The next year, however, there was some hope that with a new resident in the White House, the way might be open for the case to be heard by the Supreme Court. But in May 2009, Barack Obama’s solicitor general, Elena Kagan, recommended that the request for a hearing be denied, and the following month it was. How unfortunate. The five were, to be sure, guilty of being the unregistered agents of a foreign power. But if that was their only crime (as it almost certainly was), they could have served out their sentences long ago and been back with their families. Instead, all have now been imprisoned for some twelve years under trying conditions. In all that time, for example, Gerardo Hernández and Rene Gonzalez have not been allowed a single visit from their wives. That is cruel and heartless punishment.

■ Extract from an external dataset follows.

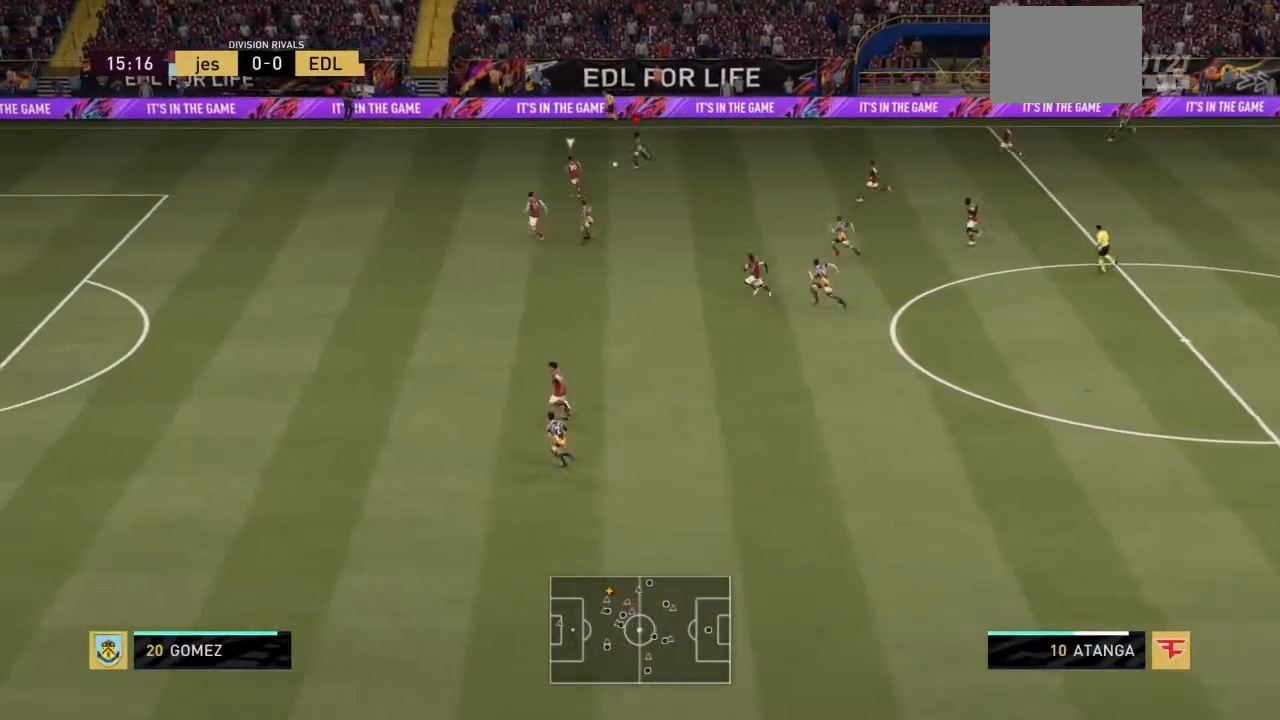
{"buttons": ["R2"], "left_stick": "down", "right_stick": "center", "events": [[433, "left_stick", "down"]]}
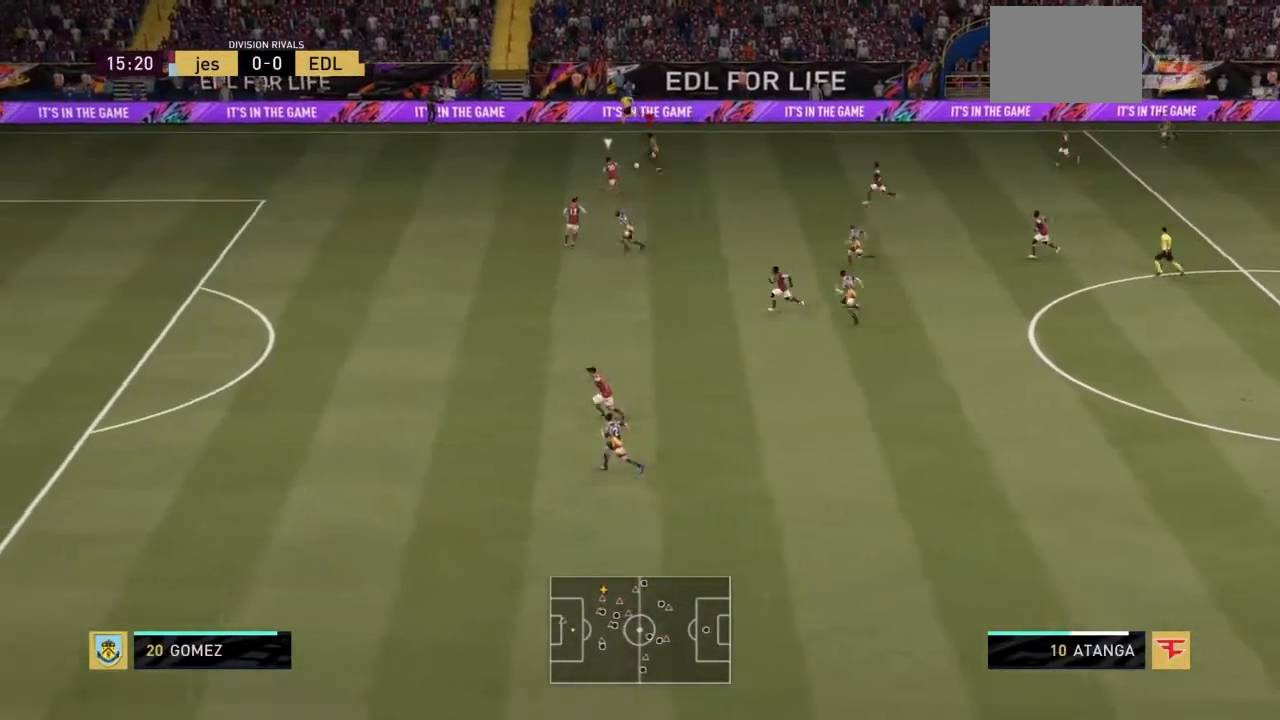
{"buttons": ["R2"], "left_stick": "down", "right_stick": "center", "events": []}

The case, meanwhile, has become something of an international cause célèbre, with widespread condemnation of the Miami court’s decision as arbitrary and unfair. That has been the expressed view of ten Nobel Prize winners, of hundreds of jurists, members of parliaments and various other organizations from all over the world, many of whom joined twelve amicus briefs asking the Supreme Court to review the case. And for the first time in history, the UN Human Rights Commission condemned the trial, noting that the Miami court could not possibly have enjoyed "the objectivity and impartiality that is required in order to conform to the standards of a fair trial."
The pain and anguish of the five and their families need not go on for yet more interminable years. Nor must the continuing damage to the US image. There is a near-term solution in which all sides could come out ahead: President Obama has the right, constitutionally, to commute the sentences. That may appear unlikely, given his solicitor general’s recommendation last year against a Supreme Court hearing. But given that there was never any evidence with which to convict the five, and given that bringing about the release of Cuban political prisoners has always been a US objective, the president should commute the sentences forthwith. The way would then be open to release them and allow them to return to Cuba. If that were to happen, the Cuban government should respond by releasing most of its remaining political prisoners—with the exact number and the disposition of those released to be agreed upon. Neither government would suffer any adverse consequences from such a reciprocal release. On the contrary, both would be applauded and their international images enhanced.
And for good measure, the case of Alan Gross, the American citizen arrested last December in Cuba and suspected of subversive activities, should be included. The Cubans should release him—and Washington could encourage that by formally suspending any further programs "to promote democracy in Cuba" that do not follow normal diplomatic protocol and have host country authorization.